As far as I know, the dual problem is defined as
$g(\lambda,\nu)=\inf_{x\in\mathbb{R}^n}L(x,\lambda,\nu)$ subject to $\lambda\geq0$
where $\lambda$ is corresponding to the inequality constraints and $\nu$ is corresponding to the equality constraints.
Why in some cases when converting primal to dual problem, we will have other constraints more than $\lambda\geq0$ ?
Thank you so much
The dual problem is $\max_{\lambda} \{ g(\lambda) : \lambda \geq 0\}$. If $g(\lambda) = -\infty$, we say that $\lambda$ is infeasible for the dual. Therefore, the constraints come from when $g(\lambda) = -\infty$.
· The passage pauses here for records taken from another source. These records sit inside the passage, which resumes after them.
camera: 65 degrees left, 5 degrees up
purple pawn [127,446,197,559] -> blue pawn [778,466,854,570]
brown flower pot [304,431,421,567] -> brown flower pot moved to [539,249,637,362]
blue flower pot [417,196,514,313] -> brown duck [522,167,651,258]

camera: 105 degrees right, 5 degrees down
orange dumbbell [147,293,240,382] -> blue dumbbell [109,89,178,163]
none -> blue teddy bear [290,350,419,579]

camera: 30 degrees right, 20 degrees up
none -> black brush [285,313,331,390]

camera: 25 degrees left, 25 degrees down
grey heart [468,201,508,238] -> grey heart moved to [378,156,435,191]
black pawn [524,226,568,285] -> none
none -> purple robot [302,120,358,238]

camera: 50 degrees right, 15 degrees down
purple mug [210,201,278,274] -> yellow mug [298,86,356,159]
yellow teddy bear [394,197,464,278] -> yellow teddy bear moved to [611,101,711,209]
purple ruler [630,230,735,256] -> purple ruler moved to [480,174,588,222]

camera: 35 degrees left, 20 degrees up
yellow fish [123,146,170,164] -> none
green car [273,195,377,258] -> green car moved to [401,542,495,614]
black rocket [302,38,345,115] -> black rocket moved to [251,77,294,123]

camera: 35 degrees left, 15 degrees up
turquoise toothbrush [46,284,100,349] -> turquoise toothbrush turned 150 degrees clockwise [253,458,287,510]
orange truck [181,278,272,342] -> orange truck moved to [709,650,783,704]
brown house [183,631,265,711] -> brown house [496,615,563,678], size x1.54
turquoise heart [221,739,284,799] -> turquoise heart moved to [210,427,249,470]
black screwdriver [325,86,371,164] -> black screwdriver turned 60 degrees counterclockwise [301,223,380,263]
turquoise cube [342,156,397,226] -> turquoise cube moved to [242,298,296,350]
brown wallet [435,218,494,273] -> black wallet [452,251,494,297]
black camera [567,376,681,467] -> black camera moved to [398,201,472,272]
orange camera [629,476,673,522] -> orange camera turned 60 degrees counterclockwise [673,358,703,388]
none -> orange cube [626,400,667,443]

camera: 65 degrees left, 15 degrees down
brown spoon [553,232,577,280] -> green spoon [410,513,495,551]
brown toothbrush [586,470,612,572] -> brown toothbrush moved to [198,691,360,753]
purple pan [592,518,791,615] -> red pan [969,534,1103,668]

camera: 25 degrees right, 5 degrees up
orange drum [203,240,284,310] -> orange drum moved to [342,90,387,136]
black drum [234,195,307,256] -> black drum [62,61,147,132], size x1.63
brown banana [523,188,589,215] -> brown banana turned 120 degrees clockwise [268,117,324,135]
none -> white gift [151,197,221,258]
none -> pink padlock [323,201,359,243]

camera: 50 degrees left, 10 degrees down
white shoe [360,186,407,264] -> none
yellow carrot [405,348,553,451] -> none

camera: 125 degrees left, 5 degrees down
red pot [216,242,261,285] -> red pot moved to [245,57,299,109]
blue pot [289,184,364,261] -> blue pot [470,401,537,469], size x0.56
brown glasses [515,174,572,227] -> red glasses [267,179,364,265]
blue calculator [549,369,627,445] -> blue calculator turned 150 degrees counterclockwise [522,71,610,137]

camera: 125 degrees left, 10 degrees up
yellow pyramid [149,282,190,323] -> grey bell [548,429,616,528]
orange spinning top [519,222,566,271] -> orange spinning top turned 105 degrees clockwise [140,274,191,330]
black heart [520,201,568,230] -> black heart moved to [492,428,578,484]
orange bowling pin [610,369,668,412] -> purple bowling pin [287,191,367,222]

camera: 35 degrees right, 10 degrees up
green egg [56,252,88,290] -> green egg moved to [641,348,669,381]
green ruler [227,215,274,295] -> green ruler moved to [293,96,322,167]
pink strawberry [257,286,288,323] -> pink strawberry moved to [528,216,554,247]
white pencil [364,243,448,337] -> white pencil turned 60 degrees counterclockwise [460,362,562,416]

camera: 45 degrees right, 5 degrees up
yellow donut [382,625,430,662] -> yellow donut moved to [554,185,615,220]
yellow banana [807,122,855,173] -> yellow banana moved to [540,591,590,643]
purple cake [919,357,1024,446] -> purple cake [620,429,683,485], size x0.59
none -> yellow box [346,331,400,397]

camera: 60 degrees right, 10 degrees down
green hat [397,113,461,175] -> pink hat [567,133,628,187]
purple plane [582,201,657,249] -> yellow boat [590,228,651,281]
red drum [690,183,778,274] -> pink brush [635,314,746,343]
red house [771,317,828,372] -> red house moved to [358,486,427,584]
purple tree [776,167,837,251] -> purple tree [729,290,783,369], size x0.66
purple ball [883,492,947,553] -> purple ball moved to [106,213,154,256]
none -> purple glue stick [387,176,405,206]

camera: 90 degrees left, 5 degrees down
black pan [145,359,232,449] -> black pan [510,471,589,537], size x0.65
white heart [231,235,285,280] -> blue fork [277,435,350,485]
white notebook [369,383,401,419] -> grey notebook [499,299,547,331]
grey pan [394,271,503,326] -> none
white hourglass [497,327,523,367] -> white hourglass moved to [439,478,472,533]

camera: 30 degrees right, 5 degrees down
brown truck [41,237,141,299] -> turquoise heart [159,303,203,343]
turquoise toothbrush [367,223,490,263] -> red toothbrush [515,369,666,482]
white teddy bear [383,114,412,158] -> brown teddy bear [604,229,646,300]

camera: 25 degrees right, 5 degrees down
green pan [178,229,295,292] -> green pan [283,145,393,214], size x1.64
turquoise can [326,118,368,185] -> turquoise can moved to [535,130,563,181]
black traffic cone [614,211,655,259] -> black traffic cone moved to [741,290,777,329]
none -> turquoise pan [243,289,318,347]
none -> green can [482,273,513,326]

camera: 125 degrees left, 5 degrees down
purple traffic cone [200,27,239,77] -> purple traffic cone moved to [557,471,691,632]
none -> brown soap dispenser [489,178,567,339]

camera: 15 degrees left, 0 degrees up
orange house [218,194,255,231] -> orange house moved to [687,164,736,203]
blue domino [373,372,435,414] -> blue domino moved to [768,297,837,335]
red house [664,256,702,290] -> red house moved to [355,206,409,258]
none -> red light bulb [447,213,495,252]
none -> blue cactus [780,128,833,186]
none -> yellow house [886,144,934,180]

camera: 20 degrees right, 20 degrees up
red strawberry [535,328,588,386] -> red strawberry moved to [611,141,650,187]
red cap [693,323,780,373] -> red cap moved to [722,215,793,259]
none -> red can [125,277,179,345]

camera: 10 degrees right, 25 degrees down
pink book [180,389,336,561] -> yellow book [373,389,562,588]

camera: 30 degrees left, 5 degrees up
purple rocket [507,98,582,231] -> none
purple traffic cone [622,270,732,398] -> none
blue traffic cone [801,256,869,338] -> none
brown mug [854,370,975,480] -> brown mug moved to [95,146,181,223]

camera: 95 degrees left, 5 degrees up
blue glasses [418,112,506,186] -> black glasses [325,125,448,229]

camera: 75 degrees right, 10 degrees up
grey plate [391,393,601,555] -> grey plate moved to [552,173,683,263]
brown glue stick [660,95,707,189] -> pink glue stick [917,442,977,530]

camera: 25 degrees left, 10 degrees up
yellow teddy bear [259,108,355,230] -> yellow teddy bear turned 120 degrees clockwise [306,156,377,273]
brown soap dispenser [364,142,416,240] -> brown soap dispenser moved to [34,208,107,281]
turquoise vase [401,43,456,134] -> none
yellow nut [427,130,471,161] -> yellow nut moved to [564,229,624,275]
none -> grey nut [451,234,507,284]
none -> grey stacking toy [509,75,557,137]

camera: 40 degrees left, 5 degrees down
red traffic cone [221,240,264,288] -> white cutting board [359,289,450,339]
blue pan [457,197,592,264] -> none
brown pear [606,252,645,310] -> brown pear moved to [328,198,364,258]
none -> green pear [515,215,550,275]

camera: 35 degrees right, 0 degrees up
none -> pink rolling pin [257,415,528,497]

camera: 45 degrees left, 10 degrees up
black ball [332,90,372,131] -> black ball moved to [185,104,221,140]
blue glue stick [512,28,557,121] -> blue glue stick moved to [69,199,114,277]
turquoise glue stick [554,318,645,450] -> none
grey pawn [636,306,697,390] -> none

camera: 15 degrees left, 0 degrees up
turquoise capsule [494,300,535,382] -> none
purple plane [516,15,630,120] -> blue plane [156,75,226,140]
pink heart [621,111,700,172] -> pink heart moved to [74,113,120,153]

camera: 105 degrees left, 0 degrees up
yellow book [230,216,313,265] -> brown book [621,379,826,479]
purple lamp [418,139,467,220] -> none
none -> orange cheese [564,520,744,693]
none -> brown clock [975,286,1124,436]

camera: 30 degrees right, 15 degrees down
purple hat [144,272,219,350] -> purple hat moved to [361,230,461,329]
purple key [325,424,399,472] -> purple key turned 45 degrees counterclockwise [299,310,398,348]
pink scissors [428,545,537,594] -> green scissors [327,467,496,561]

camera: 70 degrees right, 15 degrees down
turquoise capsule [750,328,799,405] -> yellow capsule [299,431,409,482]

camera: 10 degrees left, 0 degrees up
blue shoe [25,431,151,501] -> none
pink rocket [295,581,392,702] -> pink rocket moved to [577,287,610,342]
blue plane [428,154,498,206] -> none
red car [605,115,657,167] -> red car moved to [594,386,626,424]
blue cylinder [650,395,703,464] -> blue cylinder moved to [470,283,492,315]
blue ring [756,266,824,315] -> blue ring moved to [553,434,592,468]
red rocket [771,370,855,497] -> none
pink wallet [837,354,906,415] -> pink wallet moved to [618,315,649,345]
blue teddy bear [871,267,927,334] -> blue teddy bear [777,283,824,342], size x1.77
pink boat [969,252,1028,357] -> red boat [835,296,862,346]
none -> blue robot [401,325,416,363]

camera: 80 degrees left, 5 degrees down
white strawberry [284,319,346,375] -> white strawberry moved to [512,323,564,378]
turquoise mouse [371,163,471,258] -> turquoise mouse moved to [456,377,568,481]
As an example, consider $\min_x \{ c^Tx : Ax\geq b, x \geq 0\}$. The Lagrangian is $L(x,y)=c^Tx + y^T(b-Ax)$ and $g(y) = \min_{x \geq 0} L(x,y) = \min_{x \geq 0} b^Ty + x^T(c-A^Ty)$. If some component of $c-A^Ty$ is negative, then $g(y)=-\infty$ (by letting the corresponding $x_i \to \infty$). Therefore, $c-A^Ty \geq 0$ is a constraint in the dual problem. If $c-A^Ty \geq 0$, $g(y) = b^Ty$ ($x=0$ is optimal), so the dual is $\max_y \{ b^Ty : A^Ty \leq c, y \geq 0\}$.